Tuesday, August 25, 2020

Planet Nine Exists? Possible Twin for Our Sun May Prove It

Which is harder to believe – that our Sun once had a twin or that it helped capture and hold Planet 9? They are obviously related and equally unbelievable – expect to a famous dynamic duo of astrophysicists who believe the twin sun idea is the only one that explains Planet 9. Should we believe either, both or none of the above?

According to a new paper published in The Astrophysical Journal Letters by Harvard astrophysicists Dr. Avi Loeb and Amir Siraj, the mysterious Oort cloud of space debris at the hairy edge of our solar system becomes easier to explain with the theory that our Sun had a twin born at the same time. Most theories about the Oort cloud have it forming after the birth of a single Sun and our planetary system as debris kept being flung father away from the solar mass. However, that theory never matched the density of the Oort cloud, which has too much stuff to be left over from a singe star birth. Enter the twin and the idea that the Oort cloud was captured, not formed. A press release from the Center for Astrophysics at Harvard explains:

“Binary systems are far more efficient at capturing objects than are single stars, If the Oort cloud formed as observed, it would imply that the Sun did in fact have a companion of similar mass that was lost before the Sun left its birth cluster.”

In illustration of binary stars. Image credit: NASA/JPL-Caltech)

OK, let’s avoid asking the obvious question for a minute and consider the fact that this actually makes scientific sense. Also, if this binary system was powerful enough to capture enough passing object to make the Trans-Neptunian Oort cloud, if may have been possible to capture an actual Neptunian.

“The puzzle is not only regarding the Oort clouds, but also extreme trans-Neptunian objects, like the potential Planet Nine. It is unclear where they came from, and our new model predicts that there should be more objects with a similar orbital orientation to Planet Nine.”

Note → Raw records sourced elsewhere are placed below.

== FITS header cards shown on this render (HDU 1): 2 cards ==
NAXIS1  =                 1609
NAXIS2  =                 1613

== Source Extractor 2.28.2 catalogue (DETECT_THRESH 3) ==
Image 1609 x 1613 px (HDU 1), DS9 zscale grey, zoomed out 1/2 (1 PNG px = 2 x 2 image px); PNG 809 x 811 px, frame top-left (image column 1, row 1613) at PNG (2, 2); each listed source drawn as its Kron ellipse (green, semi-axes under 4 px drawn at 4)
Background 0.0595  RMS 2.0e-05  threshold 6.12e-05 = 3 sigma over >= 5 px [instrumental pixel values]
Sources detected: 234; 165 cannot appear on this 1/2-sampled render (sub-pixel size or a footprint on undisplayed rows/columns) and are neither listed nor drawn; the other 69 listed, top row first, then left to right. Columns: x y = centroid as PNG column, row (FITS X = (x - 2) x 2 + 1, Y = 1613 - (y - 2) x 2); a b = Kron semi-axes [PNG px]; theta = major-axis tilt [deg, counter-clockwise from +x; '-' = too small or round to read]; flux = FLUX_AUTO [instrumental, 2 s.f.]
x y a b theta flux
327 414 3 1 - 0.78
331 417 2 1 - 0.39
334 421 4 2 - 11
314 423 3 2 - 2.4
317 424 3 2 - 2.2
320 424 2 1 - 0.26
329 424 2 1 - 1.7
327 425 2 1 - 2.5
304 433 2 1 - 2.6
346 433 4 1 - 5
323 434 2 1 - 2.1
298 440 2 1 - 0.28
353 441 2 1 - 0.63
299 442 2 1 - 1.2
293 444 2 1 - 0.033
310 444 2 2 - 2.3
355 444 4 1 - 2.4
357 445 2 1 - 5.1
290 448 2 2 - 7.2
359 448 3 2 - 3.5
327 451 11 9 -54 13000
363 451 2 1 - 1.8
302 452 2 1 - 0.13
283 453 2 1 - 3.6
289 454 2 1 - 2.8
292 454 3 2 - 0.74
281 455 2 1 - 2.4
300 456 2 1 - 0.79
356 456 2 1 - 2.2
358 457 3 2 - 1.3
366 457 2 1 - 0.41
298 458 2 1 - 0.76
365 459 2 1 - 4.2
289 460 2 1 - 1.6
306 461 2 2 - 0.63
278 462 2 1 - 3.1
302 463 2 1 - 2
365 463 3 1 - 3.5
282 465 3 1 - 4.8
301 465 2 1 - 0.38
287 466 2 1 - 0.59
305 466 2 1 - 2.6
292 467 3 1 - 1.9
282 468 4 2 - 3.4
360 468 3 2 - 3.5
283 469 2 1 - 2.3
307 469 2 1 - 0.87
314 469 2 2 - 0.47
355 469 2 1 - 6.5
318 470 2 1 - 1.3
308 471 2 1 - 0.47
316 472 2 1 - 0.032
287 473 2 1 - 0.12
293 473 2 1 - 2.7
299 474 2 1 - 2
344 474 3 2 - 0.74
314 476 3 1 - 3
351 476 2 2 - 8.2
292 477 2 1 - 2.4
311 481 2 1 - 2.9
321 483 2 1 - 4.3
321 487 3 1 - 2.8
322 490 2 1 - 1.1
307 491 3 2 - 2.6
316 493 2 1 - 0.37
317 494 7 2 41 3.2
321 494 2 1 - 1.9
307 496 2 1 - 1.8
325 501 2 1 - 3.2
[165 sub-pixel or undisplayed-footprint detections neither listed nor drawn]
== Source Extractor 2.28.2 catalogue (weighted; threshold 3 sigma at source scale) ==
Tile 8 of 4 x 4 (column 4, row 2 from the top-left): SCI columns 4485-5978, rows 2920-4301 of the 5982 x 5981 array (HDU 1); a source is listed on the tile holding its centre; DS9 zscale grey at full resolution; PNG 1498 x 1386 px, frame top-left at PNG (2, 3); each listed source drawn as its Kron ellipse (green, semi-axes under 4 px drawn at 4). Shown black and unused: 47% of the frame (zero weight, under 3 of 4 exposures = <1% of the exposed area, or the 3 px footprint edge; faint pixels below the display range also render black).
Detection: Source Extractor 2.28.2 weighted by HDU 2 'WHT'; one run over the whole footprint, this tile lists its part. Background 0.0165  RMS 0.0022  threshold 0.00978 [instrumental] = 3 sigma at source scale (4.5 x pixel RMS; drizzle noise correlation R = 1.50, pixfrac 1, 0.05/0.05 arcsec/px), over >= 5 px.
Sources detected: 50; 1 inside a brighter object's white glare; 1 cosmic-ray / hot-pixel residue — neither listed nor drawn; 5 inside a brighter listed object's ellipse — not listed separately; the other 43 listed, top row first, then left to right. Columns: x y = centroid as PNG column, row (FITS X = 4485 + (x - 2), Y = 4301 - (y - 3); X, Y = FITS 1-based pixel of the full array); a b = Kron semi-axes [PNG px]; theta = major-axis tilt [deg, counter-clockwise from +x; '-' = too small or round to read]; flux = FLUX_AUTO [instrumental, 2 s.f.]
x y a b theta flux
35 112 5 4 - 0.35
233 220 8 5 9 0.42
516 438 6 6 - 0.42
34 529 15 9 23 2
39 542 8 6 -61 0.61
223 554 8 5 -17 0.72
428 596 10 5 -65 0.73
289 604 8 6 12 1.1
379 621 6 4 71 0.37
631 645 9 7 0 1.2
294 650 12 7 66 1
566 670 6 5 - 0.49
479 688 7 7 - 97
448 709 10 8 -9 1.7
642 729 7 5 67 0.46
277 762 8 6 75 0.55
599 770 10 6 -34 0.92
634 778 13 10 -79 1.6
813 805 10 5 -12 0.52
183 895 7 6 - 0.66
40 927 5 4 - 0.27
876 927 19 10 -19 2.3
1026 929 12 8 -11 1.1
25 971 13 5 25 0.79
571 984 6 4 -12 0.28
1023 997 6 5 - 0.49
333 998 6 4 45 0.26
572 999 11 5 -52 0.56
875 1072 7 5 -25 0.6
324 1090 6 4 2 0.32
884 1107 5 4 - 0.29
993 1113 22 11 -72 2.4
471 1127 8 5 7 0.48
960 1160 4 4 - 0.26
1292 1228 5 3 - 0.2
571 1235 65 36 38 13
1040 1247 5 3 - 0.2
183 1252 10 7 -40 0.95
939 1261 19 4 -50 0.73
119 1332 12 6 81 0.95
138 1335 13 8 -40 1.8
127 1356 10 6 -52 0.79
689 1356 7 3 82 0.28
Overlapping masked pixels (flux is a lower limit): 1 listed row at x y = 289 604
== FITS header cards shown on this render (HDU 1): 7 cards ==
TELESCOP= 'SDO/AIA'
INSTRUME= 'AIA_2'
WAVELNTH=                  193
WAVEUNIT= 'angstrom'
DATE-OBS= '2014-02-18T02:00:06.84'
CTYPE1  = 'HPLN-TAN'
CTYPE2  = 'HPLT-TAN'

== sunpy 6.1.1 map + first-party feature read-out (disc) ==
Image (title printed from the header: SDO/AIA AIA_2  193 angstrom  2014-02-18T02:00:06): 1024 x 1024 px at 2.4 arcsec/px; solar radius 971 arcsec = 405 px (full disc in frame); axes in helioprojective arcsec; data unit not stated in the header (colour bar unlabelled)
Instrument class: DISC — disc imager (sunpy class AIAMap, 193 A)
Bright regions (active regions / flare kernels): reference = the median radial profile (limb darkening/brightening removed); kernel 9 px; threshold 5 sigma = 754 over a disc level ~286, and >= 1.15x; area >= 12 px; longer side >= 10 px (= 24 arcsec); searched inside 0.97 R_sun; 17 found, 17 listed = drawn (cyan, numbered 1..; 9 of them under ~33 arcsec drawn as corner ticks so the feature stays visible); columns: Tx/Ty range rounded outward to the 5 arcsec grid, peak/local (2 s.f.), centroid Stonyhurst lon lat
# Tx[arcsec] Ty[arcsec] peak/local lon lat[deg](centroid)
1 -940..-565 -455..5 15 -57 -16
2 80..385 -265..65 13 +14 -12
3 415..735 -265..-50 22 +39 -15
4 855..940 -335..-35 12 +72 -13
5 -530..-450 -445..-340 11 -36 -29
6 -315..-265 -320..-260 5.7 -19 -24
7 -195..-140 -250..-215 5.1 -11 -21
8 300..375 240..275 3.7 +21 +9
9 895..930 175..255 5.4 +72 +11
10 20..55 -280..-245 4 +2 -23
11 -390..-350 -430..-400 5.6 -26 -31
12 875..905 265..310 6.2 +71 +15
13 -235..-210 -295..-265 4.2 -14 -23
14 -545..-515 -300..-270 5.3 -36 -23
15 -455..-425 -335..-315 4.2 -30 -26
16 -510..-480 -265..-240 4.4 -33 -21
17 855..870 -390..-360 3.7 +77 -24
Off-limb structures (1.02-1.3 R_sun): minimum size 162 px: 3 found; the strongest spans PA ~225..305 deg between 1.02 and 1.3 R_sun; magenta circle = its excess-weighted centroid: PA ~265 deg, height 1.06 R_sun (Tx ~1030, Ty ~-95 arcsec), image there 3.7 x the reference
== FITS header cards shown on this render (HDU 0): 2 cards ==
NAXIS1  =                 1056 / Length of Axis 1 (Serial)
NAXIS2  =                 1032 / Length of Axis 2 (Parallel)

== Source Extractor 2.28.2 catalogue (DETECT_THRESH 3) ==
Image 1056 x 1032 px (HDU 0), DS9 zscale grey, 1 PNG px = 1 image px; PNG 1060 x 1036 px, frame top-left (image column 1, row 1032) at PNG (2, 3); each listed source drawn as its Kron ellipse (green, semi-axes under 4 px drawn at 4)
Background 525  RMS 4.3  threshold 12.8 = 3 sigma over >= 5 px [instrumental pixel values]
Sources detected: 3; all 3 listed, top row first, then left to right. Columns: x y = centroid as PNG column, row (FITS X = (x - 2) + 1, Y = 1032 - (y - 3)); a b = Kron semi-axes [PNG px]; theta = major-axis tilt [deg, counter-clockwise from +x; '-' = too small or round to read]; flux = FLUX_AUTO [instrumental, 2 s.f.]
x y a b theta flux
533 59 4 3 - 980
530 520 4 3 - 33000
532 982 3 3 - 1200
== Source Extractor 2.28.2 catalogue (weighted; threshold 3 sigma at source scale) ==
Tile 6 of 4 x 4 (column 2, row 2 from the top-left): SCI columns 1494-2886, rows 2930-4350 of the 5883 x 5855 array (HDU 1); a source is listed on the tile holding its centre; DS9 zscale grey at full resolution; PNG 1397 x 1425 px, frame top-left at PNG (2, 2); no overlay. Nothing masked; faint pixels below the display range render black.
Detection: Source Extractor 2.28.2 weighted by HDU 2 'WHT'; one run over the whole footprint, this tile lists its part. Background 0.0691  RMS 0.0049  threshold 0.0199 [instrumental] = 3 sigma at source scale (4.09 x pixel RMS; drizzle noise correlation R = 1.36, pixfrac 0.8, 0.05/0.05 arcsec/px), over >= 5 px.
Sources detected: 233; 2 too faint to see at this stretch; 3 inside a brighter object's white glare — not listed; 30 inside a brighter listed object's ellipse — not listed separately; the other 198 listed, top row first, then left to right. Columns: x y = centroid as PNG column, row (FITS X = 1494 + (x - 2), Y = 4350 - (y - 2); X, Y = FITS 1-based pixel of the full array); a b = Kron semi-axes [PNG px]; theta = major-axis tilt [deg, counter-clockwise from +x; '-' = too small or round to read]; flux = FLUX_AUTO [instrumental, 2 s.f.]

Loeb and Siraj speculate that Planet Nine was captured by the binary stars as it passed close enough – possibly being pulled from another nearby solar system. If the twins could capture one, they could have captured more planets Ten through X orbiting even father from the Sun. Which brings us back to the obvious question. We have only one Sun today – what happened to its theoretical twin?

“Passing stars in the birth cluster would have removed the companion from the Sun through their gravitational influence. Before the loss of the binary, however, the solar system already would have captured its outer envelope of objects, namely the Oort cloud and the Planet Nine population. The Sun’s long-lost companion could now be anywhere in the Milky Way.”

It was a cosmic gift exchange – we take Planet Nine from a star and it takes our Sun’s young twin before they had a chance to become the inspiration for some other civilization’s movie Tatoo. While this theory is certainly plausible, it’s nearly impossible to prove with today’s technology. Siraj thinks the Vera C. Rubin Observatory might be able to find Planet Nine after it goes operational in 2021 – a daunting task when there is little consensus that it even exists. Then again, Loeb and Siraj are the same guys who keep trying to convince us that the ‘Oumuamua interstellar space object could be alien technology.

Have they ever thought about screenwriting?